Marini describes this conflict as representative of the “birth pangs of a new rural political stance deeply radical and democratic yet strongly loyalist and Antifederalist.”

“The development that caused the greatest disruption was the linkage of the ideology of national revolution to hill country demands for political autonomy,” Marini wrote.

There was also a question about secession, Musselwhite added. At one point — though it didn’t go far — the Upper Valley wanted to become its own state.

It’s not too late for nationhood.

KASHMIR IS A NATION:

The Kashmir Dilemma (Rashmee Roshan Lall, May 12, 2025, Persuasion)


In 1947, Kashmir, a Muslim-majority state with a Hindu king, wanted to be independent rather than join India or Pakistan. But when Pakistan sent in tribal fighters to help persuade Kashmir to reconsider, the king asked India for help and agreed to join the Indian union. Pakistan regarded this an injustice because it was founded as a homeland for South Asia’s Muslims. India saw it as reaffirmation of its secular credentials.
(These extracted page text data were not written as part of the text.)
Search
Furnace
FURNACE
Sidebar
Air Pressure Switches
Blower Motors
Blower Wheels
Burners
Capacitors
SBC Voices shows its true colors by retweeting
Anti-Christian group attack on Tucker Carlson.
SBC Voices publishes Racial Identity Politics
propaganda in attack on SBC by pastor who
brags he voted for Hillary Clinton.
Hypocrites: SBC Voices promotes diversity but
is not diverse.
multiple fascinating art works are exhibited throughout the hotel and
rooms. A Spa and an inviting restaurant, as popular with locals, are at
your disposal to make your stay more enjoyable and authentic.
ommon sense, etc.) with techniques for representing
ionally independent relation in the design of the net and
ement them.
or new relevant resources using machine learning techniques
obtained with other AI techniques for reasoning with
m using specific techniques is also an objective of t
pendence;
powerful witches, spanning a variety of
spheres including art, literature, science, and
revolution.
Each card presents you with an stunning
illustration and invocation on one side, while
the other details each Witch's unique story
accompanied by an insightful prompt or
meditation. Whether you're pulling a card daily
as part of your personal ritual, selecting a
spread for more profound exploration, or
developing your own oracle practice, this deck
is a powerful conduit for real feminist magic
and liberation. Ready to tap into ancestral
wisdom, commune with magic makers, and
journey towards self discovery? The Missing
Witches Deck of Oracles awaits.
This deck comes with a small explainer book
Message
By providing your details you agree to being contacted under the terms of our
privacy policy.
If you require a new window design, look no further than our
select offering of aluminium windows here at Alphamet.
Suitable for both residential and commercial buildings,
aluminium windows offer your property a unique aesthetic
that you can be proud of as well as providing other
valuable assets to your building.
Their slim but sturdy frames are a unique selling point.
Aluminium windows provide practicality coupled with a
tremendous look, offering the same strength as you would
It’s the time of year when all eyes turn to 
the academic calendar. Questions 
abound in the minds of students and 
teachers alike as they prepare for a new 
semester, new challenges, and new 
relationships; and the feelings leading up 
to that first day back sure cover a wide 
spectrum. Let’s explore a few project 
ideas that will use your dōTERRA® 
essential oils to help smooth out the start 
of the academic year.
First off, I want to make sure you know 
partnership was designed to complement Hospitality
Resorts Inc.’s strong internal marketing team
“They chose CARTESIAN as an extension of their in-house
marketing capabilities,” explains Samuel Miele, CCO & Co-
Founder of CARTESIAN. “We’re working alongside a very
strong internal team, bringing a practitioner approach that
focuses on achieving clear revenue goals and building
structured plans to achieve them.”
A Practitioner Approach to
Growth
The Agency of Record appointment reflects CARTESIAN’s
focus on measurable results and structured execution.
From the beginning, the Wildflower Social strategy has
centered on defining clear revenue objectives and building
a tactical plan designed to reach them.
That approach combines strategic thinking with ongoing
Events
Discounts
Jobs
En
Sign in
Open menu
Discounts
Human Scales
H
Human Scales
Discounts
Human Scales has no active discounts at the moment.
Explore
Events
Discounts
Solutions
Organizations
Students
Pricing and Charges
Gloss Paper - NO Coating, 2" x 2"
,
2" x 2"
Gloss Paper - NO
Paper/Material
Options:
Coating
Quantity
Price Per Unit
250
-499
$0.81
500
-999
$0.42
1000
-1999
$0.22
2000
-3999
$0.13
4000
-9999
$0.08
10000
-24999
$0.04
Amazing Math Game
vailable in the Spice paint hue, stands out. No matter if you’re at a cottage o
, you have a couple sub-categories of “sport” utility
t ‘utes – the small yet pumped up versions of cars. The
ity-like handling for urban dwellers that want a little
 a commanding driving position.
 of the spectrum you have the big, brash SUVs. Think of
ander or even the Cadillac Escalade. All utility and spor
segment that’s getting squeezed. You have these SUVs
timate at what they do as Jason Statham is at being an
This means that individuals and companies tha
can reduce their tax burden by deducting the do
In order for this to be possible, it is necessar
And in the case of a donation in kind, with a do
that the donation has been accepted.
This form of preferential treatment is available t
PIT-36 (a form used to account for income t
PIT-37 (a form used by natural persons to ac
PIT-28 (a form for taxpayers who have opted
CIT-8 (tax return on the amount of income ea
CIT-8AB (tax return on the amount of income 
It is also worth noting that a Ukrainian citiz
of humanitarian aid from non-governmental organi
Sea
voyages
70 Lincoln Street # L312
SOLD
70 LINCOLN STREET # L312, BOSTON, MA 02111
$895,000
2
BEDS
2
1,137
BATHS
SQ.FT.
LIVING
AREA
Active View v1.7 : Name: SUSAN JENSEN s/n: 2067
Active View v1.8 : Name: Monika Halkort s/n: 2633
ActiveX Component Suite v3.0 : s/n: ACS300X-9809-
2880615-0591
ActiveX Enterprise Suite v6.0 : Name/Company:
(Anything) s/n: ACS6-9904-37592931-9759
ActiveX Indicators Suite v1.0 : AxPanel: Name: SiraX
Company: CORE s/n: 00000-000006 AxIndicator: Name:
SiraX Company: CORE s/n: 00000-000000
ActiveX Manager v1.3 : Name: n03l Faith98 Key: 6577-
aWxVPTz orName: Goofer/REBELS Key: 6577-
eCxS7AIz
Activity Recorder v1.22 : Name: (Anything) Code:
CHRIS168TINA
Within months they were at war over Kashmir—a war that was never properly resolved, with both sides merely stopping in their tracks. The line of control became the de facto border. India took the issue to the United Nations Security Council, which called for a plebiscite to let Kashmiris themselves decide which country they would rather join, but this was never held. The result has been a frozen conflict that—as we saw last week—periodically heats up (in the late 1980s, a violent separatist movement encouraged by Pakistan turned the beautiful valleys of the Indian part of Kashmir into killing fields.)

The subsequent decades saw a gradual building of tensions that brought the region to the latest round of conflict. In August 2019, following a campaign pledge by Prime Minister Narendra Modi, India revoked the special constitutional status afforded to the Indian-administered part of Kashmir (around two-thirds of the territory) and enfolded it more tightly within the embrace of the federal state. Jammu and Kashmir would no longer be a state but directly administered by Delhi. It would not have its own constitution and flag, nor the ability to remain demographically distinct because of restrictions on non-residents buying property there. In order to administer Kashmir from Delhi, Modi’s government installed a huge security presence, cracked down hard on dissent, and arbitrarily cut off internet and mobile networks for months on end. This has fueled profound local discontent.

There is no dilemma: the Kashmiri are entitled to determine their own fate.